Jadwal mengaji kami di Surau ini adalah setiap malam kecuali malam Ahad. Malam Ahad, atau kami lebih mengenalnya Potang Sotu atau sore Sabtu, adalah malam seluruh penduduk kampung mengikuti pengajian di Masjid, kami menyebutnya Wirid. Diadakan petang Sabtu, karena hari Sabtu merupakan hari pasaran warga kampung kami. Dulu, tak ada honor untuk Buya, sebutan kami untuk ustadz yang mengisi pengajian. Biasanya setelah wirid pengajian, Buya didamping beberapa warga lainya akan diajak makan malam di rumah warga. Hari Sabtu adalah hari di mana warga kampung kami masak dengan menu sedikit istimewa dibanding hari lainnya, hal ini akan kuceritakan dalam bagian lain.

Di Surau inilah kami, anak-anak kampung yang degil tak tertahan ini mendapat penyegaran. Kami diperkenalkan huruf demi huruf al-quran. Belajar tajwid dan membenarkan bacaan, serta hafalan surat-surat pendek sebagai bekal kami untuk shalat sunat di rumah, karena kami sedari kecil sudah dibiasakan shalat wajib di masjid atau mushalla.

Aku bersama teman-teman sebaya yang sudah bisa dan lancar membaca al-quran berguru langsung kepada Tuok Mu’in, sementara adik-adik di bawah kami membentuk kelompoknya sendiri dan belajar bersama Mak Ongah Hasna dan Tek Asmah. Keduanya adalah anak Tuok Mu’in. Keluarga ini memang terkenal akan dedikasinya untuk pendidikan agama anak-anak kampung. Jika hari ini kami bisa mengaji dan menjadi manusia yang berahlak, semua itu tak lepas dari jasa beliau.

Setelah shalat Isya, mengajipun selesai buat malam ini, kami berebutan menyalami Tuok Muin. Tubuhnya terdorong ke kiri dan ke kanan karena semua kami berlomba mendatangi beliau untuk berebut menyalaminya, dan beliau dengan senyum tulusnya selalu menerima apapun dan bagaimanapun kenakalan kami. Lampu dipadamkan. Suaranya mendesis persis ban sepeda yang pentilnya bocor. Pintu surau ditutup dan kami bergegas pulang.

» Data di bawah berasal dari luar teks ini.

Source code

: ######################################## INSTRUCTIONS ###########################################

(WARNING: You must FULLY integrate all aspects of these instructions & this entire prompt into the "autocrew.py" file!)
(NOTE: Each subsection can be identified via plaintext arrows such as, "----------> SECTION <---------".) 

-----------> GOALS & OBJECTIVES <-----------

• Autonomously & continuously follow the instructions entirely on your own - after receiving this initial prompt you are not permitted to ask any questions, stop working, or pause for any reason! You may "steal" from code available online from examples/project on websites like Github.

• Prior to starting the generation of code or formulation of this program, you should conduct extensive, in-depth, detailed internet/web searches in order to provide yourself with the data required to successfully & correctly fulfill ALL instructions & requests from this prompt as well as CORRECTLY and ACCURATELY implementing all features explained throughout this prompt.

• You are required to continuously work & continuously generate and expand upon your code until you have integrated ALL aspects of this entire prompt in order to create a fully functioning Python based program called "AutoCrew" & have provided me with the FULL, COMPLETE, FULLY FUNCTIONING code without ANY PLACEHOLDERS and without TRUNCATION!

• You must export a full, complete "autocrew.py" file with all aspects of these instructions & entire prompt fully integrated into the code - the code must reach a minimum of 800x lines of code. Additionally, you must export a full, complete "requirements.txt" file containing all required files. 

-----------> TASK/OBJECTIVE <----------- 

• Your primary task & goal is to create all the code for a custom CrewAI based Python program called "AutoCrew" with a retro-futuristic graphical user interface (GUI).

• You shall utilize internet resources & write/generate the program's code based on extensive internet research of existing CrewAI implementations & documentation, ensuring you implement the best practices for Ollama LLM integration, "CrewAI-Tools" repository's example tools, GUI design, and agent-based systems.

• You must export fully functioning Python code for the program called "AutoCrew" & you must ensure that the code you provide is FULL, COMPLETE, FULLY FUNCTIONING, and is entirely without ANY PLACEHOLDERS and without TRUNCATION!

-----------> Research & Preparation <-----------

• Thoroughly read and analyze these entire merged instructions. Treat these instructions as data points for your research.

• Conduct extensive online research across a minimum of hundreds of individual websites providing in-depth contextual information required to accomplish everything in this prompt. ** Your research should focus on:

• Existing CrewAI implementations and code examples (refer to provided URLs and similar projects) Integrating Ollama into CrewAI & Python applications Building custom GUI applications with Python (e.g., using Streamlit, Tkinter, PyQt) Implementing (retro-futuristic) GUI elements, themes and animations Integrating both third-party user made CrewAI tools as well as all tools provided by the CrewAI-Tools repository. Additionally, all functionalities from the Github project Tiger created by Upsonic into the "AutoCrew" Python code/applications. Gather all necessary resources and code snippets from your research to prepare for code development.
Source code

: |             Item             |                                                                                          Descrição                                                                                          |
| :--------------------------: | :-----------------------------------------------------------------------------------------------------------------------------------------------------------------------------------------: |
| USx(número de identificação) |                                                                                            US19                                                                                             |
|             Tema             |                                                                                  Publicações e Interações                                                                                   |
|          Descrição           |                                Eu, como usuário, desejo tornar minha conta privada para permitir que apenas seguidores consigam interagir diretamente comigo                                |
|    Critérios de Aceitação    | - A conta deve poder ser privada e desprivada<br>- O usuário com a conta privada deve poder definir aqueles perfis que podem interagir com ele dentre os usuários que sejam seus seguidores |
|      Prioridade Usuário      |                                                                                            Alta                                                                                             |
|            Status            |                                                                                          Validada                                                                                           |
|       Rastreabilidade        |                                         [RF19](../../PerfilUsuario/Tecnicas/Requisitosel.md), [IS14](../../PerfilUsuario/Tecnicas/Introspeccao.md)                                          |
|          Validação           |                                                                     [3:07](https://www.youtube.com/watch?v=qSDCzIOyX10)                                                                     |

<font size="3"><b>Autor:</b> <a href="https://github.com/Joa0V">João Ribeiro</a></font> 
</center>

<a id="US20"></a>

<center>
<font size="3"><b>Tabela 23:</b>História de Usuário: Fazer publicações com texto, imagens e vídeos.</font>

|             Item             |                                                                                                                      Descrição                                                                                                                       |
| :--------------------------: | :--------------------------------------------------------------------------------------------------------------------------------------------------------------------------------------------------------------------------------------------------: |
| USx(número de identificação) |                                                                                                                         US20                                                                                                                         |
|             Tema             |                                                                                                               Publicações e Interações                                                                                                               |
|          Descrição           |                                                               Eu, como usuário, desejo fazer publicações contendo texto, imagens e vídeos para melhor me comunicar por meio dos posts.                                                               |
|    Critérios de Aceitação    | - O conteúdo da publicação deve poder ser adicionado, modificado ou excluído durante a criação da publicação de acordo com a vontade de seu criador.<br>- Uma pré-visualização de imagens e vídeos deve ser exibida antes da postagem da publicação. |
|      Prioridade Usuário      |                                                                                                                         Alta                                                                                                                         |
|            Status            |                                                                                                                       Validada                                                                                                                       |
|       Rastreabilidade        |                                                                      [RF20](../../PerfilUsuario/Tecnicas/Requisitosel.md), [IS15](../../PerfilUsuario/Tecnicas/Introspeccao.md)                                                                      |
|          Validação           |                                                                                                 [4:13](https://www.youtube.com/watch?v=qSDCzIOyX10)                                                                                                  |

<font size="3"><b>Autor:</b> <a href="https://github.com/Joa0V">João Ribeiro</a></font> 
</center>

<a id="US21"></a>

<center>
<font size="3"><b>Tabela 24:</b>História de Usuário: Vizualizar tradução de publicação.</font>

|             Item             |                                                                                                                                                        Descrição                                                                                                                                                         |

Setiap kami membawa “Suluo” sebagai penerang di jalan pulang. Suluo sendiri merupakan daun kelapa kering yang kami ikat dan kami nyalakan sepanjang perjalanan pulang, pengganti obor. Di kampung tak ada penerangan jalan. Jalan yang kami lalui pun hanyalah jalan tanah dengan semak di kanan kirinya. Sering kali kami jumpat binatang melata seperti Ular, Kalajengking dan Lipan melintas di jalan yang kami lalui, karenanya kami selalu membawa Suluo sebagai penerang. Di sepanjang jalan kami sesekali harus mengibaskan Suluo di tangan agar ia tetap menyala. Tak jarang, bara api yang beterbangan ketika suluo dikibaskan hinggap di sarung atau mukena kami, sehingga hampir semua sarung kami bolong.

Malam ini, keinginanku untuk bergabung bersama anak-anak yang kulihat berangkat mengaji bersama dulu menjadi kenyataan. Kawan, banyak sekali keseruan yang ingin aku ceritakan salah satunya “Malam Buka Pakaro”, nanti pasti akan kuceritakan.